Итак, опрятную старушку в костюме букле, а ля «профессор марксизма-ленинизма», с хрупкими, потрескивающими, осыпающимися крахмалом жёлтыми рюшками-жабо и манжетами, в фетровой шляпке – начали замечать на перроне. Там она прогуливалась, опираясь на тросточку, встречала и провожала поезда.
Бывало, шла походкой чинноюНа шум и свист за ближним лесом.Всю обойдя платформу длинную,Ждала, волнуясь, под навесом… —Видимо, капитан Снежко из всей школьной плановой литературы знал это единственное стихотворение.
Старушка покупала в киоске местную коммунистическую газету с поэтическим названием «После ночи всегда наступает рассвет» – и читала о корки до корки.

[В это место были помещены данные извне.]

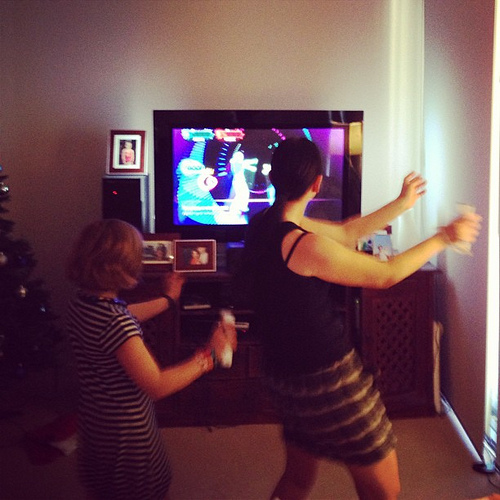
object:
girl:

Кушала что-то диетическое в буфете. Интеллигентно просила столовый ножик. Буфетчица, корча гримасы, рылась в посудных россыпях, даже иногда находила. И иронически посматривала в её сторону.
Что старушка будет резать-то, если мяса не заказывала? Старушка пилила в тарелочке тупым ножиком ломтик хлеба на микроскопические кусочки и вилочкой отправляла в рот.
– А руки-то у неё, руки – как у молоденькой, глянь. Ноготочки-то, как у ребёнка, розовые! – неприязненно поджимали губы буфетчица и посудомойка. – Ишь, барынька.
Ничего особенного: скучно старушке сидеть дома. Готовить одной себе – только продукты переводить. Вот она и выбрала местом для моциона – вокзал. Для обеда – вокзальный буфет. А для романтических прогулок – перрон. Что такого-то?
Так мчалась старость бесполезная,
В пустых мечтах изнемогая…
Пока не заметили, что ночами старушка не уходит домой, а расстилает коммунистические газетки в несколько слоёв и спит на них в кресле. Предварительно сняв жакет букле и развесив на спинке, чтобы не помялся.